‘Sex and the City’: Candace Bushnell Was Paid Very Little for the Rights to Her Book
Fans know and love Sex and the City as one of the most iconic shows to ever air on TV. The HBO dramedy aired from 1998 to 2004. The New York City-based series followed best friends Carrie Bradshaw (Sarah Jessica Parker), Miranda Hobbes (Cynthia Nixon), Samantha Jones (Kim Cattrall), and Charlotte York (Kristin Davis). The four women navigated their careers and their personal relationships.
The series was based on Candace Bushnell’s iconic ’90s column, which she turned into a book. However, she was paid very little for her rights to the book.

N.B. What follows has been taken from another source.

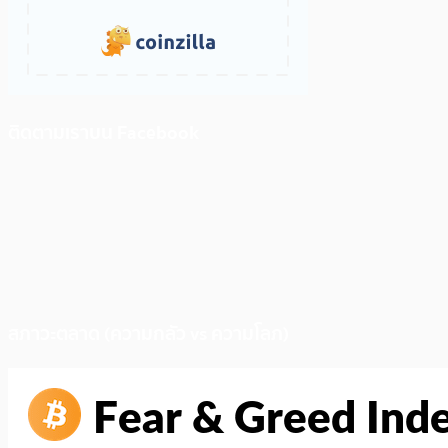
ติดตามเราบน Facebook
สภาวะตลาด (ความกลัว vs ความโลภ)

‘Sex and the City’ is loosely based on Candace Bushnell’s life
Bushnell’s book Sex and the City was actually made up in the columns that she wrote from 1994 to 1996. In the New York Observer column, she wrote about her own personal dating life. She also interviewed other people about their dating, sex lives, and other New York City misadventures.
In addition to Sex and the City, Bushnell went on to publish, Four Blondes, Trading Up, Lipstick Jungle, and One Fifth Avenue.

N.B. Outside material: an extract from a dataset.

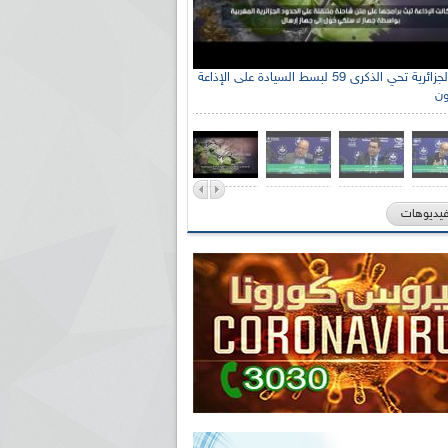
الإذاعة الجزائرية تحي الذكرى 59 لبسط السيادة على الإذاعة
ون
فيديوهات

Lipstick Jungle was made into a series as well. It went on to become a television series as well starring Brooke Shields that aired in 2008.
Candace Bushnell was paid very little for her rights to ‘Sex and the City’
When it came time for creator Darren Star to begin developing Sex and the City for television. When Lipstick Jungle was picked up to series, Deadline reported on Bushnell’s SATC deal,
Bushnell sold the rights to Sex and The City producer Darren Star for a mere $60,000 way back in 1996. Asked about her payday from the deal, Bushnell back in 2005 confirmed to Radar that she’d taken the opportunity to cash out long before Sex And The City took off and said it was “highly unlikely” that she’d ever see a dime from its syndication.
This is how ‘Sex and the City’ really began
Bushnell’s idea for Sex and the City began when she was working as a writer for the New York Observer. An old boys club through and through, the writer was approached by then-editor-in-chief Peter Kaplan. “I said, ‘I think it should be about me and my friends, who are all single and crazy,'” Bushnell told The Hollywood Reporter. Kaplan actually came up with the title “Sex and the City,” and the highly popular column launched from there.
The column ran for two years and was so wildly popular that people were buying the Observer just to read it. “It absolutely could have gone on longer, but for me, I’d never seen myself as a journalist,” Bushnell explained. “Everything I was writing at that time was just a way to give me an entrée into writing fiction, which the column certainly did.